To expand on any of the characters at this early stage would be to take away from the bang! bang! bang! of these concepts being presented one after the other.

 

Like many modern comics, reading a chapter every month isn't really the way to read this.  (But rather than being decompressed, this tale is somewhat hyper-compressed.)  Like all good stories there are mysteries here that I want to stick around to find the answer to.  Why have all these cosmic heroes and villains rocked up on Earth of a sudden, and why has that coincided with homegrown weirdness suddenly manifesting itself?  That it is happening all across the globe makes it seem more significant than if it was all just happening at some McGuffiny 'Hellmouth'.  (Kirby was a world-citizen after all, rather than a parochial creator.)

 

There's also the possibility that none of this weirdness existed before the little explorer craft encountered the space anomaly out there.  Wonders created from nothing are the essence of Kirby's work, so the profusion of ideas here ties in thematically with that.

 

In any case, just because we haven't been told yet what the connections are between these various characters and scenes,doesn't mean that they are not connected.  Many of Terry Pratchett's novels work like this, where the reader is presented with different strands that only start to dovetail toward the end.

 

Actually, by the end of issue 4 it would seem that the proto-seed might be an element that is drawing so many of the characters together.

 

Finally, Busiek is writing this story very much in the pulp mode which was such a huge influence on Kirby.  Pulps don't really go into the psychology and inter-relationships of the characters beyond what their actions reveal.  And the pulp mode means it's ok that in the middle of it our hero is picked up by a UFO alongside an abominable snowman and deposited on a lost continent with a timelost U-Boat commander. 

 

The 'realism' that makes so many modern superhero comics such a dreary read isn't really what Busiek is trying to do.

 

It's a very unusual series, especially for today's market, but I did find after my little reread that I want to see more of these characters, and learn where it is all going.  So on that level, it's working for me.

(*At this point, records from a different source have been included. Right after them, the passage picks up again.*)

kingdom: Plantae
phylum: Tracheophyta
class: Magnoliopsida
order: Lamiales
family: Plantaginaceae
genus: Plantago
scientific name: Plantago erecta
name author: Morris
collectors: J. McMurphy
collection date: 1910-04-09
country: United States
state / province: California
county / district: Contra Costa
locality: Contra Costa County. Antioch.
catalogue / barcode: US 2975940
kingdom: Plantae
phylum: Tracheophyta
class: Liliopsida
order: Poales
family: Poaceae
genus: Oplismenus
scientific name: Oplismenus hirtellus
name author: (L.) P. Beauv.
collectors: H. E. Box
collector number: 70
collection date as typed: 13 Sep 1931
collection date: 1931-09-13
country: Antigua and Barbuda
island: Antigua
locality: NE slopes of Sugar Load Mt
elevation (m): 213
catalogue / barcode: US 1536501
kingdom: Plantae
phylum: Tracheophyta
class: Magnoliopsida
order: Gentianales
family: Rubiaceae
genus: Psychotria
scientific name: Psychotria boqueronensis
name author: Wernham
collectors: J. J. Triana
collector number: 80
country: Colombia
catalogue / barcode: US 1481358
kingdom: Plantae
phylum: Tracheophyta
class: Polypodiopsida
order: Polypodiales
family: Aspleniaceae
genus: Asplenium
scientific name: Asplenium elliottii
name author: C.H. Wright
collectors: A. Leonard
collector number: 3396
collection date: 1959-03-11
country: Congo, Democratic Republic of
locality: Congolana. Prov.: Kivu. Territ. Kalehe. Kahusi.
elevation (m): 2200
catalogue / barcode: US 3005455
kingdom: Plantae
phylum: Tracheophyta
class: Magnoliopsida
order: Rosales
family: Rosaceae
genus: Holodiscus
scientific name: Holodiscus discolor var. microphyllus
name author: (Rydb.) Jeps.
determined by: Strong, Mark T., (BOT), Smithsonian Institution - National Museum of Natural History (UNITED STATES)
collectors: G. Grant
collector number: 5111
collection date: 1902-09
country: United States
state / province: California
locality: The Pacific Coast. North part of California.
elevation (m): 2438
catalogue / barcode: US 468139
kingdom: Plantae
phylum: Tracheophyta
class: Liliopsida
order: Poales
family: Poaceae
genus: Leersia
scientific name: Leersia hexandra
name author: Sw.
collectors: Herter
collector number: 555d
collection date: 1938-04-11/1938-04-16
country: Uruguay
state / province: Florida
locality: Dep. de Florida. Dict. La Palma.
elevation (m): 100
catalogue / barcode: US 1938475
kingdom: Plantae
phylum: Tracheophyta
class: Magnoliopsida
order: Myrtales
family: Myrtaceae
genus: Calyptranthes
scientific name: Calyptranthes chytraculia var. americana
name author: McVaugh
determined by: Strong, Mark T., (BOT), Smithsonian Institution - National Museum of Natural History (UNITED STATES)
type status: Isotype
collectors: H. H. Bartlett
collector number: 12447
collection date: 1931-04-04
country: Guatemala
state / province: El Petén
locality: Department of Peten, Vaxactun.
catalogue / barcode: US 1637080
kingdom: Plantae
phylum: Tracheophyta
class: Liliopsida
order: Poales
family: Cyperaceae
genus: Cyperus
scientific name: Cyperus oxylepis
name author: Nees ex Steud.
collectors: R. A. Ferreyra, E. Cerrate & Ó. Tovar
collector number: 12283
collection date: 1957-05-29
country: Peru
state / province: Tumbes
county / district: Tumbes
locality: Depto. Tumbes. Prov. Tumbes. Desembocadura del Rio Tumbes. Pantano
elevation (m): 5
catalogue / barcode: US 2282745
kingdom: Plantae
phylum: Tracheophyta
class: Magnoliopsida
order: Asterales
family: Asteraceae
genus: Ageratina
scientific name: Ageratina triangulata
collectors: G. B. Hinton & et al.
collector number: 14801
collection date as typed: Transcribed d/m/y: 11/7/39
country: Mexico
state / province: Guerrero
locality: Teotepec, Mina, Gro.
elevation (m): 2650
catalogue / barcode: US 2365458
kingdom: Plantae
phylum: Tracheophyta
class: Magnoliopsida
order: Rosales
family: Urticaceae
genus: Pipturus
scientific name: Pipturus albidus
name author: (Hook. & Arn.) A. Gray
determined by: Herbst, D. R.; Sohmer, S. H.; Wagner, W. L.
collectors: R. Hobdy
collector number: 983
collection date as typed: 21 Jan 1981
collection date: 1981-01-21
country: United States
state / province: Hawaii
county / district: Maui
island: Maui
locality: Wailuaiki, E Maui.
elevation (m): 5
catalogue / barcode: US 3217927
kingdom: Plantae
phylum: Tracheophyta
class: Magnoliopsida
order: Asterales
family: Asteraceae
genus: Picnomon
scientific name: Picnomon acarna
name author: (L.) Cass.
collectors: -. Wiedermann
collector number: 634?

Comment by Jeff of Earth-J on December 20, 2011 at 4:25pm

That's a good analysis, too.

Comment by Wandering Sensei: Moderator Man on January 2, 2012 at 11:09am

I did finally stumble upon #0, and have read issues 0-4 in the last couple days. I like the fact that it's not just characters that look like they were created by Kirby, but that many of them were actually designed by him. I hadn't realized that was going to be the case, but I like it.

I've been on a "Kirby Trip" the last few days...I also plowed my way through the mad idea-attack that is volume 1 of The Fourth World Omnibus. My head is still spinning, but let's just say that while I knew later that my favorite runs on Superman (i.e. when I started reading) were heavily influenced by Jack Kirby, I didn't realize just how much. Now it all makes sense. The late 80's/early 90's stuff by Jerry Ordway and Karl Kesel in particular...there's a reason I loved that stuff so much!